Copper ion homeostasis in yeast is maintained, in part, through regulated expression of genes involved in copper ion uptake, Cu(I) sequestration and defense against reactive oxygen intermediates. Positive and negative copper ion regulation is observed, and both effects occur at the level of transcription. The mechanism of Cu(I) regulation is distinct for transcriptional activation versus transcriptional inhibition. Cu(I) activation of gene expression occurs through Cu-induced DNA binding by the transcription factors Ace1 in Saccharomyces cerevisiae and Amt1 in Candida glabrata. Cu(I) ion binding within a regulatory domain of each molecule stabilizes a specific tertiary fold capable of high affinity interaction with specific DNA promoter sequences. Cu(I)-activated transcription factors are modular proteins in which the DNA binding domain is distinct from the domain that mediates transcriptional activation through assembly of the preinitiation complex.
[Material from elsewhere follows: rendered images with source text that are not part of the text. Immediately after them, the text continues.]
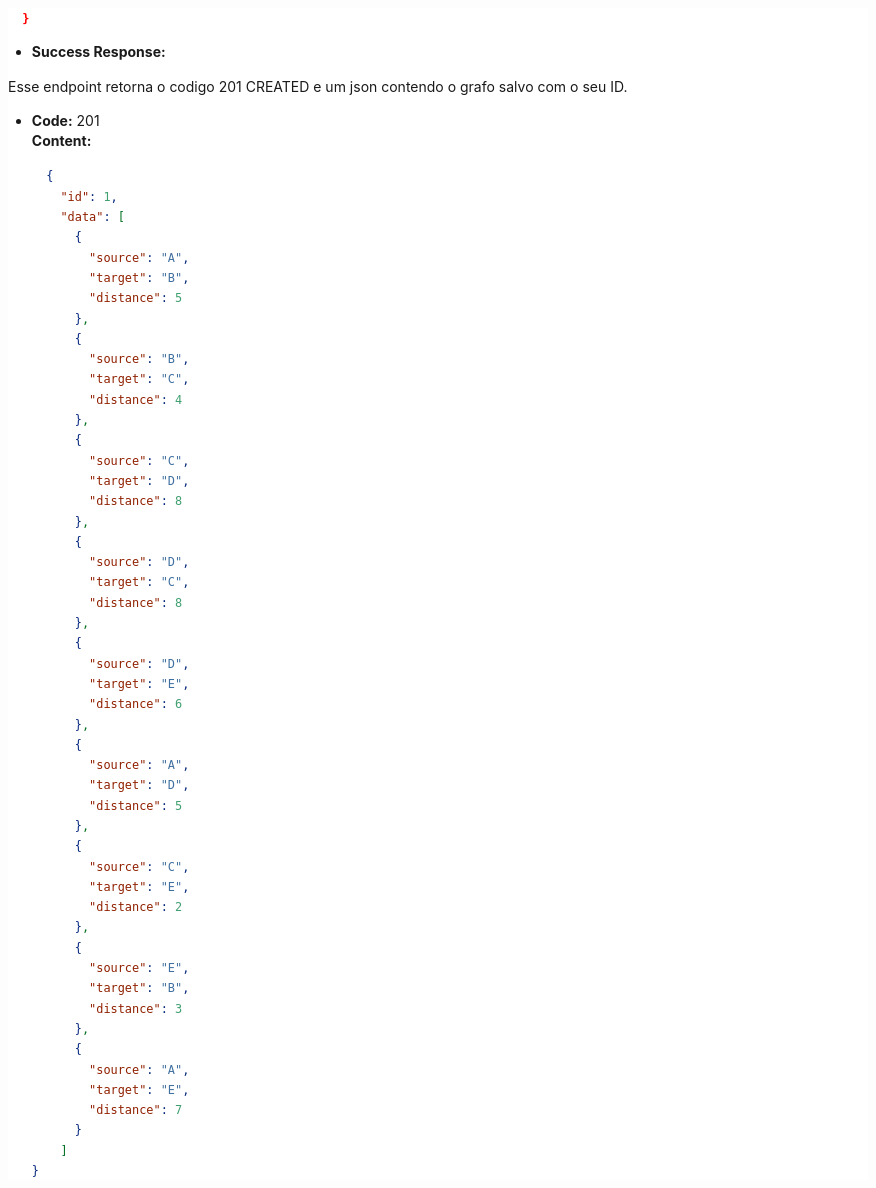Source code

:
   ```json
    }
  ```
* **Success Response:**
  
Esse endpoint retorna o codigo 201 CREATED e um json contendo o grafo salvo com o seu ID.
  * **Code:** 201 <br />
    **Content:** 
    ```json
      {
        "id": 1,
        "data": [
          {
            "source": "A",
            "target": "B",
            "distance": 5
          },
          {
            "source": "B",
            "target": "C",
            "distance": 4
          },
          {
            "source": "C",
            "target": "D",
            "distance": 8
          },
          {
            "source": "D",
            "target": "C",
            "distance": 8
          },
          {
            "source": "D",
            "target": "E",
            "distance": 6
          },
          {
            "source": "A",
            "target": "D",
            "distance": 5
          },
          {
            "source": "C",
            "target": "E",
            "distance": 2
          },
          {
            "source": "E",
            "target": "B",
            "distance": 3
          },
          {
            "source": "A",
            "target": "E",
            "distance": 7
          }
        ]
    }
    ```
Cu(I) triggering involves formation of a tetracopper thiolate cluster within a regulatory domain. Formation of the tetracopper cluster occurs in an all-or-nothing fashion. Thus, the concentration of Cu-activated factor is proportional to the Cu(I) concentration, thereby directly coupling the intracellular Cu(I) concentration to transcriptional activation of a subset of genes. Cu-mediated inhibition of gene expression in S. cerevisiae occurs through copper regulation of the Mac1 transcription factor. Genes inhibited in their expression in Cu-treated cells encode proteins involved in Cu ion uptake across the plasma membrane. The activation domain of Mac1 is repressed in Cu-treated cells. The presence of duplicated cysteine-rich sequences within the activation domain is consistent with Cu(I) binding within this domain.